Keeping fit in later life is naturally a challenge, but there are ways of making it easier on your timetable and on your body while still reaping the rewards. The key things to remember though are to make sure you don’t over stretch yourself and to exercise consistently. This way of thinking can be summed up in a simple scenario; It’s better to go on 7 short walks, one per day, than 1 long walk once a week.

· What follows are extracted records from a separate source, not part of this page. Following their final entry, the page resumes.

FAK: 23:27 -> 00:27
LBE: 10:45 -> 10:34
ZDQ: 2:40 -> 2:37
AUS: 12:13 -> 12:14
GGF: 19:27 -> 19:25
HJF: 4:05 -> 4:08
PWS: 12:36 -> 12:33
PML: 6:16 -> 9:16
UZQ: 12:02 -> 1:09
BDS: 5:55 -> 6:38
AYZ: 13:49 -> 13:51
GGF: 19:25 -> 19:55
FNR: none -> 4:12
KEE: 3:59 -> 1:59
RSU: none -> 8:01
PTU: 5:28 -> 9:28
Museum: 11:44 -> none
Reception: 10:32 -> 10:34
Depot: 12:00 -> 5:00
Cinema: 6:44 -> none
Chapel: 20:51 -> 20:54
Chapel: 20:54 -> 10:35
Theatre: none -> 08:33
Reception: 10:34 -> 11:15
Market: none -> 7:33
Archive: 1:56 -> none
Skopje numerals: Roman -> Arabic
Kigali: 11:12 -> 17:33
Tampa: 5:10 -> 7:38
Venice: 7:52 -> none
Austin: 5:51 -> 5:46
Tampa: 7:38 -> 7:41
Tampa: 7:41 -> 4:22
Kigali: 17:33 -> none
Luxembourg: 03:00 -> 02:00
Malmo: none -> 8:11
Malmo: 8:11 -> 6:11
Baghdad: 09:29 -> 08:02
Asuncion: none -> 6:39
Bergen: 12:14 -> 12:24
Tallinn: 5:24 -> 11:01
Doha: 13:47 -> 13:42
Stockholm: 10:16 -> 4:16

Just because you are older doesn’t mean you can’t yield the benefits of exercise. Quite the opposite in fact. The hardest part is the motivation and people struggle with that at all stages of life. The benefits however can far outweigh the negatives. A simple exercise routine that suits you will immeasurably improve your lifestyle, not to mention your overall health. It can decrease your stress, improve your sleep patterns and increase your stamina and durability.
Signature makes sure to keep exercise manageable and a priority for our inhabitants. Gentle group exercise sessions as well as Tai Chi are available in our homes, among others and are deliberately aimed at making sure people stay healthy.
You can make it your own too! Find some exercises that you will enjoy and that won’t be a burden to your day or to your body. Stay within your comfort zone to start with until your are well practised and go from there.